Buenos Aires Herald | 5 May 2010
Blocked since 2004: EU seeks to reestablish negotiations with Mercosur
The European Commission (EC) has proposed to reactivate its negotiations with the Mercosur bloc, stagnant since 2004, with the objective of reaching an association agreement.
The EU executive has decided, in its weekly meeting, to re-establish discussions with the Latin American bloc, since it considers "that an eventual pact could generate economic benefits for both parts," according to an EC communiqué.
For the EU Spanish presidency, an agreement with Mercosur is a priority.
Spain seeks to boost commitment to conclude a treaty in the near future with the Latin American bloc during the EU-Latin America and the Caribbean summit to be held in Madrid on May 17 and 18.
EC president, José Manuel Durao Barroso, declared that the reactivation of negotiations is an important opportunity: "Given the fact that we seek to strengthen the global economy after the crisis, a successful result could offer benefits in terms of employment and growth for both parts."
However, Barroso said this is just a beginning and that the EC will put conditions on the negotiations, among them those regarding intellectual property rights or those relating to the appellations of origin.
Likewise, the EC will study the measures needed to ameliorate the "adverse impact" in sectors such as agriculture, which is the main point of discrepancy and a topic in which Mercosur asks for concessions from the 27 community countries.
More precisely, in the discussion within the EC there have been commissaries who have warned of the damage that an agreement could produce to European agriculture, such as the Interior Market commissary, French-man Michel Barnier, and the Investigation commissary, Irish-woman Máire Geoghegan-Quinn.

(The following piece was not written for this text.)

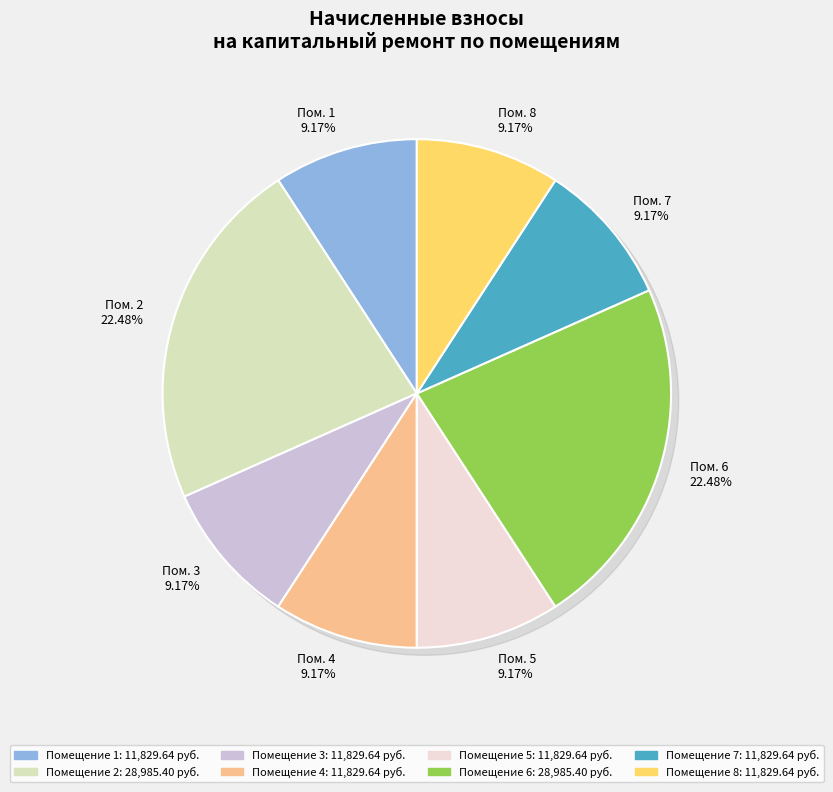

The 1 slice represents 9% of the pie. True or false?

True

On his part, the European commissary of Commerce, Karel De Gucht, manifested in a communiqué that any agreement "should be ambitious and should increase the access to EU businesses that Mercosur nations have, including agriculture markets."
The EC calculates that for the EU, a pact would bring an annual economic benefit of 4.5 billion in exports, and that Mercosur would obtain similar earnings.

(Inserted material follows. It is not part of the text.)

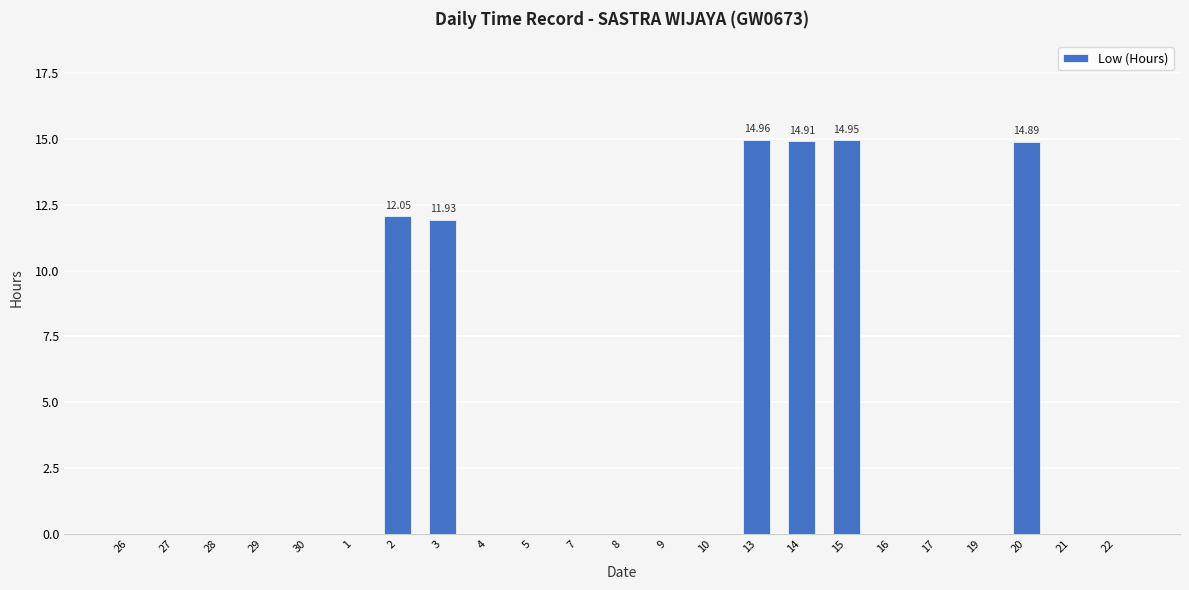

What is the sum of all values?

83.7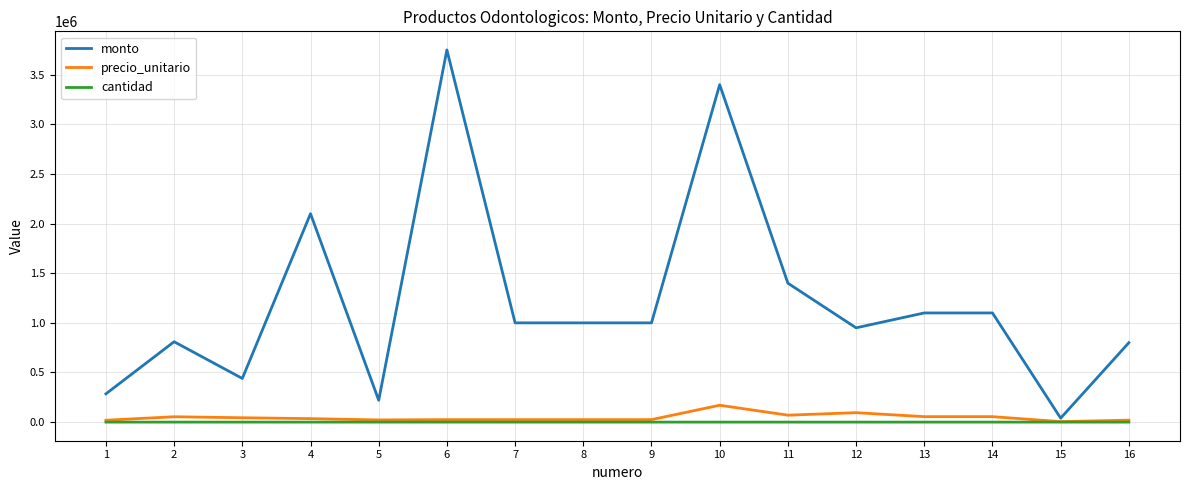

The value of monto at 3 is 440000. True or false?

True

The EU will pursue the liberation of trade in the greater part of the industrial products and in the services sector.
Mercosur is a bloc with great potential, since its GDP reaches 1.3 billion Euros, an amount greater than those from countries such as South Korea, India, or Russia; in the last few years, the growth rate has ranged between 4 and 6 percent in Brazil and between 6 and 9 percent in Argentina.
In other occasions, the European Agriculture commissary, Dacian Ciolos, warned of the effects on the community sector the opening to Mercosur products could produce.